Exercise description: Repeat word for word the part of the GMP compliance page starting with "1. What is the" and going on through "with cGMP requirements.".

Document passage:
________________________________________

We are a virtual consulting company specializing in helping Distributors be GMP compliant.
We are a virtual consulting company specializing in helping Distributors be GMP compliant.
If you own a brand in the dietary supplements or cosmetic industry and outsource all your services (manufacturing and/or distribution), you are 100% responsible for ALL GMP compliance. We offer a flat-rate fee to implement GMP systems that are required for you to be compliant. Give us a month and we will give you a GMP Playbook which includes Word versions of SOPs, forms and a Quality Agreement template.
"Although your firm may contract out certain dietary supplement manufacturing operations, it cannot, by the same token, contract out its ultimate responsibility to ensure that the dietary supplement it places into commerce is not adulterated for failure to comply with dietary supplement CGMP requirements."
"As a distributor that contracts with other manufacturers to manufacture, package, or label dietary supplements that your firm releases for distribution under your firm's name, your firm has an obligation to know what and how manufacturing activities are performed so that you can make decisions related to whether your dietary supplement products conform to established specifications and whether to
approve and release the products for distribution."
1. What is the definition of a dietary supplement Distributor?
Answer: If your company contracts out services such as manufacturing, packaging, labeling, testing, and/or distribution, and the product is sold under your company’s name.
2. Who is ultimately responsible for cGMP compliance when manufacturing is entirely outsourced to a contract facility?
Answer: The product owner (the company whose name appears on the label) bears the "ultimate responsibility" for ensuring that all phases of production comply with dietary supplement cGMP requirements. A firm cannot contract out its ultimate responsibility to ensure the product is not adulterated due to failure to comply with cGMP requirements.
3. What is the obligation of the Distributor regarding the manufacturing activities performed by a Contract Manufacturing Organization (CMO)?
Answer: As the distributor, your firm has an obligation to know what and how manufacturing activities are performed. This knowledge is necessary so you can make decisions regarding whether products conform to established specifications and whether to approve and release the products for distribution.

________________________________________

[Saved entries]
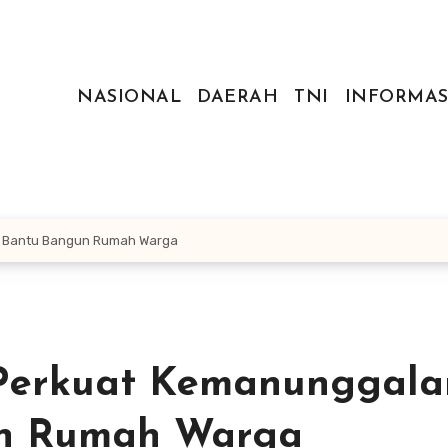
NASIONAL
DAERAH
TNI
INFORMAS
n Bantu Bangun Rumah Warga
Perkuat Kemanunggala
n Rumah Warga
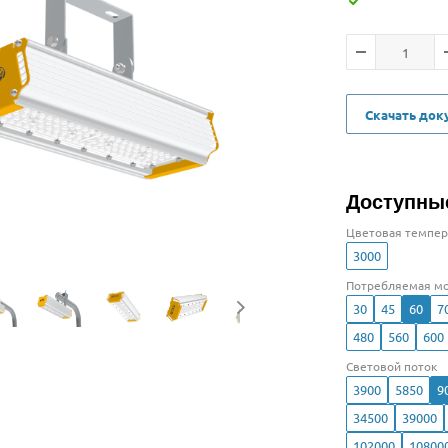
Скачать до
Доступны
Цветовая темпер
3000
Потребляемая мо
30
45
60
7
480
560
600
Световой поток
3900
5850
9
34500
39000
102000
10800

________________________________________

Finished exercise:
1. What is the definition of a dietary supplement Distributor?
Answer: If your company contracts out services such as manufacturing, packaging, labeling, testing, and/or distribution, and the product is sold under your company’s name.
2. Who is ultimately responsible for cGMP compliance when manufacturing is entirely outsourced to a contract facility?
Answer: The product owner (the company whose name appears on the label) bears the "ultimate responsibility" for ensuring that all phases of production comply with dietary supplement cGMP requirements. A firm cannot contract out its ultimate responsibility to ensure the product is not adulterated due to failure to comply with cGMP requirements.